The Monster at the End of This Book (for iPad) ($3.99) by Sesame Street is the iPad rendition of a favorite childhood book from Sesame Street. But is this app a worthwhile purchase to share with your little one?
Long ago, before Elmo took over Sesame Street, Grover was the most lovable, furry old star of the show. TV show merch wasn’t quite as big back in the 70’s, but there were books like this to delight little kids. What is fun about this book is not the story itself, which is pretty simple, but the interaction between parent and child. The premise of the book is that Grover sees the title and is scared. He begs and begs you not to turn the pages, not to get any closer to that scary monster that must be coming at the end of the book. I still remember my parents’ gentle teasing and joking as we got closer and closer to the end. I won’t spoil the ending for you, but don’t worry, it’s not a scary one.
So how does this sweet 70’s story translate to modern times? Well, I may be a little biased, as this book is so deeply entrenched in my brain as to be practically in my DNA. I memorized it many years ago, so I couldn’t resist smiling as the familiar words danced across my iPad. I can’t say that everyone reading it for the first time will have quite the same experience. Still, the app stays true to the book and adds a little bit extra.
Unlike some book apps, this one is read to you. There is no option to read it yourself. I’m not sure I love that. As fun as it is to hear Grover’s voice, when I was a girl, I got to hear my mom’s or my dad’s voice, which was infinitely better. Still, Grover is cute, and it is enjoyable to hear him and see him in action. And I suppose you could simply mute your iPad and supply your own voice. In the top right corner, you can tap an icon of Grover and his mom. This gives you helpful tips for parent-child discussions, such as asking your child to read Grover’s facial expressions and body language to determine how Grover is feeling. Throughout the book, there are some things the child can tap on to make things happen, but they do not distract from the story, in fact, they only enhance it.

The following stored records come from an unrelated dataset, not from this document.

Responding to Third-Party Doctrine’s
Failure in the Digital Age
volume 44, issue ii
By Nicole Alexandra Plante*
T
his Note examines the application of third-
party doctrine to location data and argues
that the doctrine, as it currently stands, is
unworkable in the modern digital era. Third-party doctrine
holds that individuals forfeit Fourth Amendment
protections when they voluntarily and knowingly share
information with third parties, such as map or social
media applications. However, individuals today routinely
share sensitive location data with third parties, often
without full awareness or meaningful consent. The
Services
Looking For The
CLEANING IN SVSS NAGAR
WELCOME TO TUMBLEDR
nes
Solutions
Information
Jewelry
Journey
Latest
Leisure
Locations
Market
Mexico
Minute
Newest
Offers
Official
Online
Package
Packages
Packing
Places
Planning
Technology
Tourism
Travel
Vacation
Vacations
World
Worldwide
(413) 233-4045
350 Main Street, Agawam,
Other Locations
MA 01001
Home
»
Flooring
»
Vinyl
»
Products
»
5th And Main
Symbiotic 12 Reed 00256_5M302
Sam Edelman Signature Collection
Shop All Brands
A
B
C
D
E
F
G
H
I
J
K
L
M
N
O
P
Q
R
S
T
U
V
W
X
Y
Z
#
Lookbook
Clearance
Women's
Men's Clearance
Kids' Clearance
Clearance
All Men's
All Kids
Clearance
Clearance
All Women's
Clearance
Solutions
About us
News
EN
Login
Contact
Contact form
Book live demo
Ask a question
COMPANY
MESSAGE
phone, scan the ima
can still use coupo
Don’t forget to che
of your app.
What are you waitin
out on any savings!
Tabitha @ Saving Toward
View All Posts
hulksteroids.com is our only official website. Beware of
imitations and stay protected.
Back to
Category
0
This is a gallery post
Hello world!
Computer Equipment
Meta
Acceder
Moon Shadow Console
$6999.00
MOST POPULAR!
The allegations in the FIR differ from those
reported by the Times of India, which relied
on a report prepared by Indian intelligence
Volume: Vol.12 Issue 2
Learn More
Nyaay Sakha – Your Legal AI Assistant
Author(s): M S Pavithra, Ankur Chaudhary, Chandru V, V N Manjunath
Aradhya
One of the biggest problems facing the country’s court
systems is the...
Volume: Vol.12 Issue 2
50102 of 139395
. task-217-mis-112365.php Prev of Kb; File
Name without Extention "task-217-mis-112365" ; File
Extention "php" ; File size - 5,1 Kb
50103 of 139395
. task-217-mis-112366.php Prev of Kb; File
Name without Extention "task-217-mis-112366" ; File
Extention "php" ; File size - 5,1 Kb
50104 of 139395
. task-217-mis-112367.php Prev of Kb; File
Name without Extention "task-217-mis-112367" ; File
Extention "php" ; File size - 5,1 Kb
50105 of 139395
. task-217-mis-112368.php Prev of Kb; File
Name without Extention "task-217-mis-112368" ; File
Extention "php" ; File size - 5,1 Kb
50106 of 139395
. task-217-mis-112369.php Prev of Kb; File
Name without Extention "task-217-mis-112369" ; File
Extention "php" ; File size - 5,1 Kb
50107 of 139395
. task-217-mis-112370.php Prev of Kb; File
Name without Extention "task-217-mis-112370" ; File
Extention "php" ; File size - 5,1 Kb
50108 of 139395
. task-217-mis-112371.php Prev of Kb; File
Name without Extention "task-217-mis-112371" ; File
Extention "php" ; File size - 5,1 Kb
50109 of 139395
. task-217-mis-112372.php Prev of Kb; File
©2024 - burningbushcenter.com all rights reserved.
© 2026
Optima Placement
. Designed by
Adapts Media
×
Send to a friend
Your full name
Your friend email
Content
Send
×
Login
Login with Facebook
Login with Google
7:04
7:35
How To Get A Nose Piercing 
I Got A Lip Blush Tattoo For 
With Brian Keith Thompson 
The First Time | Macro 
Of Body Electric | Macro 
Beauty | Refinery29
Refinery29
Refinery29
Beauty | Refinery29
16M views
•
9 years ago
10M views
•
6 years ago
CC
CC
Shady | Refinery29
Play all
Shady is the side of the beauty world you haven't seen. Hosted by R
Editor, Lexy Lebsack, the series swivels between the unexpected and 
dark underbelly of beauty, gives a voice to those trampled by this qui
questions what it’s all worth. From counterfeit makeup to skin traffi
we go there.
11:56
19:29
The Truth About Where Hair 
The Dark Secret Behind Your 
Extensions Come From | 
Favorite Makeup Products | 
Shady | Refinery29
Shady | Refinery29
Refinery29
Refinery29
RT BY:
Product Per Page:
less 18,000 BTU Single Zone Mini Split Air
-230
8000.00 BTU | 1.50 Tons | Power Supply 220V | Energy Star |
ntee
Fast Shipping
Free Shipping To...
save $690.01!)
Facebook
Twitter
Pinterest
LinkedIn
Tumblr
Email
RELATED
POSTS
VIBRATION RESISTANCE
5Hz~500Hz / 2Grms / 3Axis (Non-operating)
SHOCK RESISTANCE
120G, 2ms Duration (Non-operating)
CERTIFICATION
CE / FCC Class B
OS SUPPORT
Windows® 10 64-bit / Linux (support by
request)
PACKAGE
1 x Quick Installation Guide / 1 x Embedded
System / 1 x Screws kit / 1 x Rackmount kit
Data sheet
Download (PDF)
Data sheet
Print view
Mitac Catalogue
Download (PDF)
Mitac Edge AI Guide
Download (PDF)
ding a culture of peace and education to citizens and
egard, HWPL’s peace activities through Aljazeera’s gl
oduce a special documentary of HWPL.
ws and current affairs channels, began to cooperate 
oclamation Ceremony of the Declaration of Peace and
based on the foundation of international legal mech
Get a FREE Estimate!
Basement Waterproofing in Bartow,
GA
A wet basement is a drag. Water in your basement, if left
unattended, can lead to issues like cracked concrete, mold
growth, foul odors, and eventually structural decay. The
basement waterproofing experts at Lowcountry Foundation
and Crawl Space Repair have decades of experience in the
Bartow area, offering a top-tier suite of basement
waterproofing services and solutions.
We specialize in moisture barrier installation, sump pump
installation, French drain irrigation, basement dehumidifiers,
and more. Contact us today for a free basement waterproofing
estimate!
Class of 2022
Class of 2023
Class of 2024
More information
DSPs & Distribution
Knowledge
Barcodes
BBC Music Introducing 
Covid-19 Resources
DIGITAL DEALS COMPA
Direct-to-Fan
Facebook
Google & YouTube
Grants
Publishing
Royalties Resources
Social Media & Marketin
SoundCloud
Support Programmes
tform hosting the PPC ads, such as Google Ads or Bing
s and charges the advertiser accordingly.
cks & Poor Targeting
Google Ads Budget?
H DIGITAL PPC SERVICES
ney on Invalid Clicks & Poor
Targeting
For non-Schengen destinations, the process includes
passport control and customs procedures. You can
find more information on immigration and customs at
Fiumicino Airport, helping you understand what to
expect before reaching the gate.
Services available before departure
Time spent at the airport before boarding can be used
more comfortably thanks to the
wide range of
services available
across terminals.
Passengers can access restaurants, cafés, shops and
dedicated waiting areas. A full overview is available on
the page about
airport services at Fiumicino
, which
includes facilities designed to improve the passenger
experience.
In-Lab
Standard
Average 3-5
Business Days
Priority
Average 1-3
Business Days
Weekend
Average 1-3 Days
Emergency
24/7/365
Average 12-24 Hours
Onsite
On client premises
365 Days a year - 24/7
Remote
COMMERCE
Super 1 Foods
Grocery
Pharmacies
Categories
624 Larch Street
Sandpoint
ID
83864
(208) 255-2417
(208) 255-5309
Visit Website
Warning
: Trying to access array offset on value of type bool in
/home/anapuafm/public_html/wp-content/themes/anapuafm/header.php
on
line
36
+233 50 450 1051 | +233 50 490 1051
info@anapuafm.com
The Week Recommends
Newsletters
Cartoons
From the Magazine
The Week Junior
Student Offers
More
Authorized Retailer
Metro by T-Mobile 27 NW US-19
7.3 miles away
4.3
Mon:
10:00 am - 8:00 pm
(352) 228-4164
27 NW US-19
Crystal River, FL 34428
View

The focus is on the story, not the bells and whistles.
My only real complaint is that I did find it to be a little bit slow and laggy. It goes at its own pace, you can’t speed it up. It’s ironic, considering that in the 1970‘s, Sesame Street, with all of its “fast action”, was criticized for shortening kids’ attention spans. All these years later, here I am complaining that their app is too slow. Still, it is a worthwhile app to add to your book app collection if you have a Sesame Street fan in your house. If you prefer to share books with your child on your iPad, this is certainly one you’ll enjoy together. And unlike many other iPad book apps for children, there is not a lot of nonsense for your child to tap that would take away from the story. I didn’t find this app to be far better than the book per se, but it is a faithful rendition of a favorite classic.